Hungary has agreed to change a law criticised for undermining the independence of the country's central bank, the European Commission has said.
The concession means negotiations over a 15 to 20bn-euro (£12-16bn; $20-26bn) bailout package can now reopen.
The Hungarian government faces serious problems in its banks, as well as a rising cost of borrowing.
But Prime Minister Viktor Orban has been criticised for undermining democratic protections in his country.
As well as the central bank, Mr Orban has been accused of undermining the independence of the Hungarian judiciary and press, as well as manipulating electoral laws in his favour.
The prime minister's centre-right Fidesz party won a landslide election in 2010 that gave him a two-thirds majority in parliament - enough to make unilateral changes to the republic's constitution.

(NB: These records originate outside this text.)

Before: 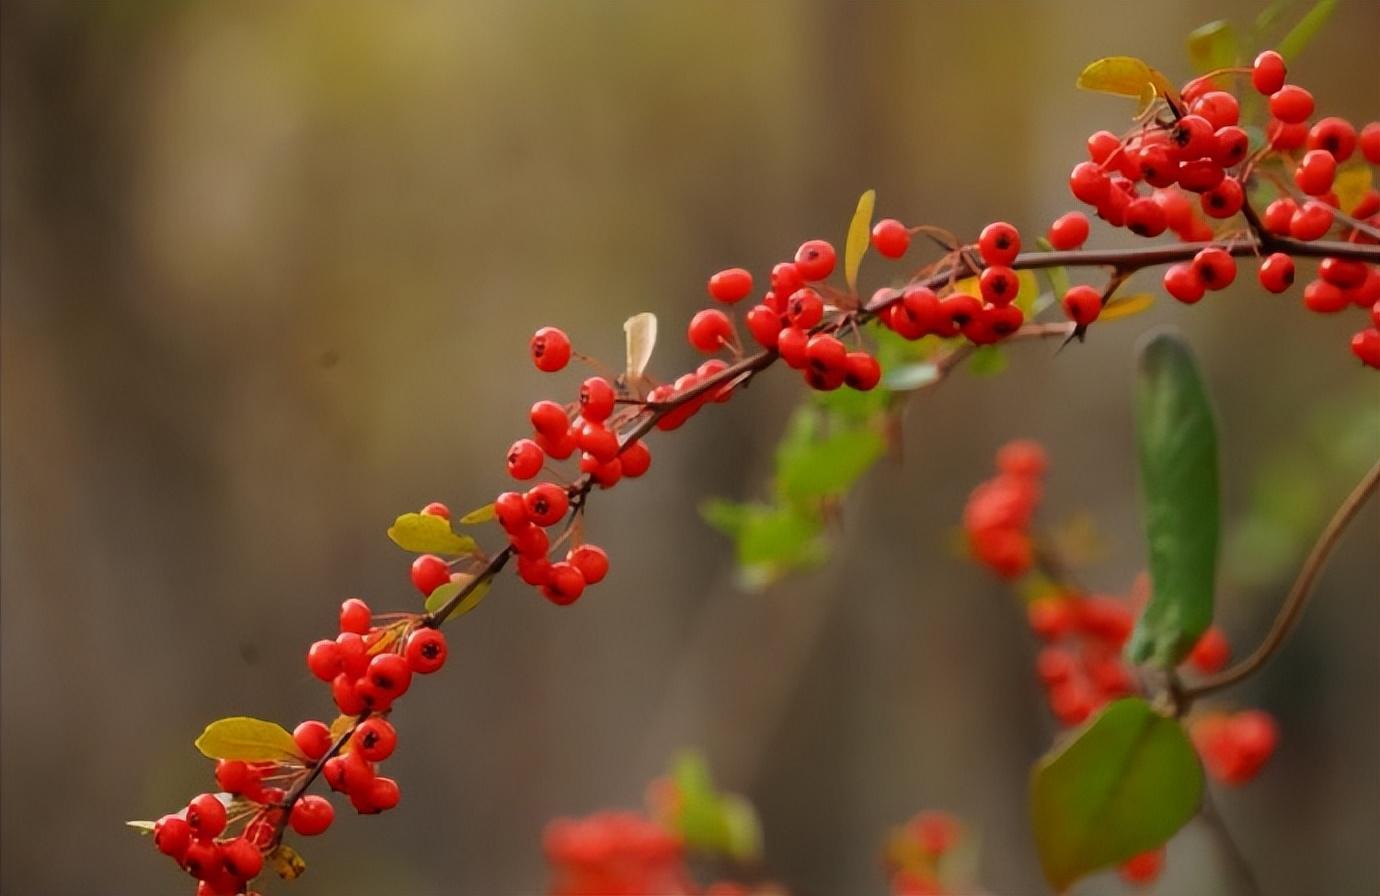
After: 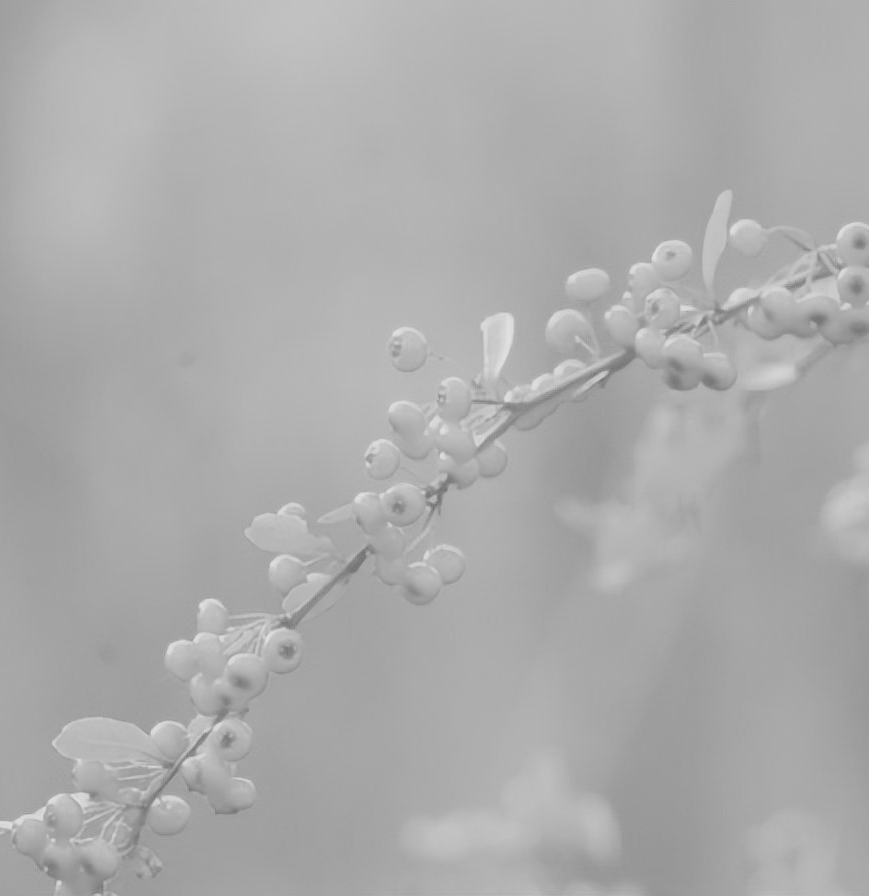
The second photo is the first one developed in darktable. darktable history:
crop: left 10.42%, right 26.542%
color zones: curves: ch0 [(0, 0.613) (0.01, 0.613) (0.245, 0.448) (0.498, 0.529) (0.642, 0.665) (0.879, 0.777) (0.99, 0.613)]; ch1 [(0, 0) (0.143, 0) (0.286, 0) (0.429, 0) (0.571, 0) (0.714, 0) (0.857, 0)]
contrast brightness saturation: contrast -0.336, brightness 0.755, saturation -0.775
exposure: exposure 0.486 EV, compensate highlight preservation false
color correction: highlights a* 1.21, highlights b* 23.92, shadows a* 15.65, shadows b* 24.64
color balance rgb: shadows lift › luminance -7.77%, shadows lift › chroma 2.151%, shadows lift › hue 167°, perceptual saturation grading › global saturation 34.786%, perceptual saturation grading › highlights -24.814%, perceptual saturation grading › shadows 24.664%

The Commission, which has expressed concerns about the "quality of democracy" in Hungary, said it was still planning to launch legal challenges in the European Court of Justice against two new laws.
One of the laws lowers the obligatory retirement age for judicial officials from 70 to 62, which the Commission said would enable the government to replace 10% of the country's judges and 25% of its notaries.
But despite these outstanding concerns, the Commission said that Budapest had made enough concessions that Brussels was now willing to discuss a financial aid package.
"These elements will certainly allow more confidence in the legal environment in Hungary," said Commission spokesman Olivier Bailly.
Mr Orban was forced to request aid from the EU and the International Monetary Fund in November.
The country's banks lent heavily to mortgage borrowers in Swiss francs during the last decade, because interest rates in that currency were much lower than in Hungary's own forint.
But since the 2008 financial crisis hit, the Swiss franc has risen 75% in value against the forint, making many of these loans unrepayable.
The confidence of financial markets in the value of the forint and the Hungarian government's finances has also been hurt by Mr Orban's authoritarian style, as well as his move to weaken the central bank's authority and his unwillingness to help the banks out.
Negotiations over the bailout had been deadlocked for five months, with Mr Orban accusing the EU of treating his country like a colony.
As expectations of a breakthrough have risen in the past two days, the forint has strengthened 4% against the euro.
The Hungarian government's cost of borrowing from financial markets for 10 years has also fallen sharply, from a 9% interest rate to 8.1%.